So far so…
I think I’m depressed. All I can think are depressing thoughts about meaninglessness and other pointless self-destructive bullshit. I can’t be self-critical because I need to show how smart I am and how great I am and you know what? All it does is dig the (ass)hole deeper. I can’t be sarcastic, this seriousness is not me, it’s a problem that is ruining whatever personality I might have had before.
I am losing grip, feeling disconnected and uncreative, frustrated by the similarity of every single day and every single day of my own little existence. I can’t even think about things outside of myself, politics and philosophy and human relations in general because all I can think about is me, me, me and how much I suck.
Fuck. This is not a cry for help, it is me venting at myself, LOOK HOW FAR GONE YOU ARE. Priorities lost, responsibilities shunned, adrift in a sea with nothing to see. It’s the same day in and day out, I don’t know how to relieve the monotony, getting lost in this cloud of nothing.

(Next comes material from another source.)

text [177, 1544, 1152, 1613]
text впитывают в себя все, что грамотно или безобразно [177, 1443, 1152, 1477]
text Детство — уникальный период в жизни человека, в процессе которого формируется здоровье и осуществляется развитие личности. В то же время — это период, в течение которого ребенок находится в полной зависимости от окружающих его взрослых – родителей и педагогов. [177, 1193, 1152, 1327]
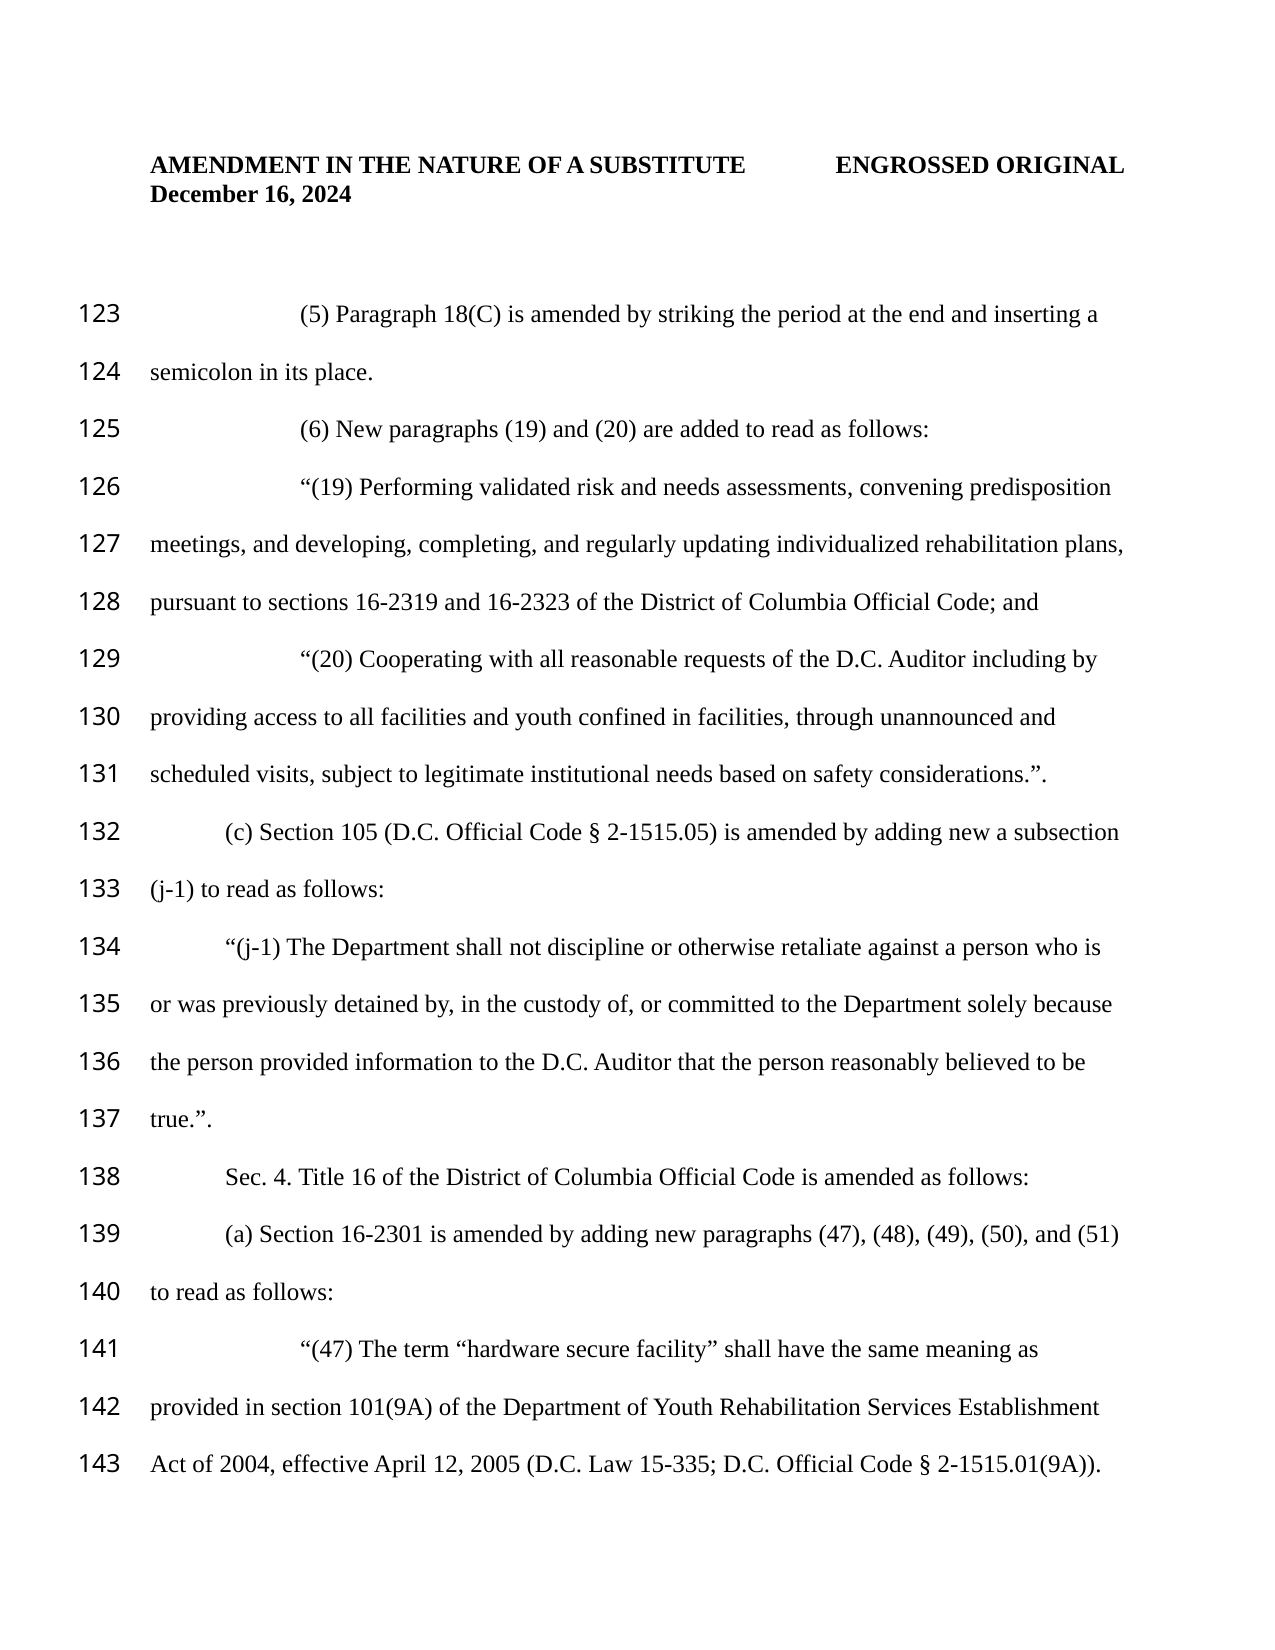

Right now, 1:12 am on March 17th, is a low point for me. Nothing bad happened, and that’s just it, nothing happened. Nothing. I came home, watched tv, wrote a little, read a little, listened to some music, talked online for no reason, and sat here, alone and bored. I am so far gone that instead of taking advantage of this free time I have, to make music or read or do homework or do something productive, all I do is sit and mope. Recognizing it is only the first step. I am slowly losing my desire, my need to achieve, to strive, to struggle, to do anything other than mope. Sure, I have no girl, haven’t had sex in months, my guitarist quit on me and I’m not getting as good grades as I’m capable of, but none of these is the end of the world, I am letting them affect me, letting them destroy my otherwise positive mindset. I can’t even understand having a conversation with someone anymore, connecting with a person, I ask myself “what’s the point,” don’t talk, don’t think, don’t do, I’m going nowhere fast, and no matter what I end up doing a few months down the line, no matter how great the movie is or how awesome the song, if I don’t fix this problem and learn from it, it will ruin me.
I have known them all already, known them all:—
Have known the evenings, mornings, afternoons,
I have measured out my life with coffee spoons.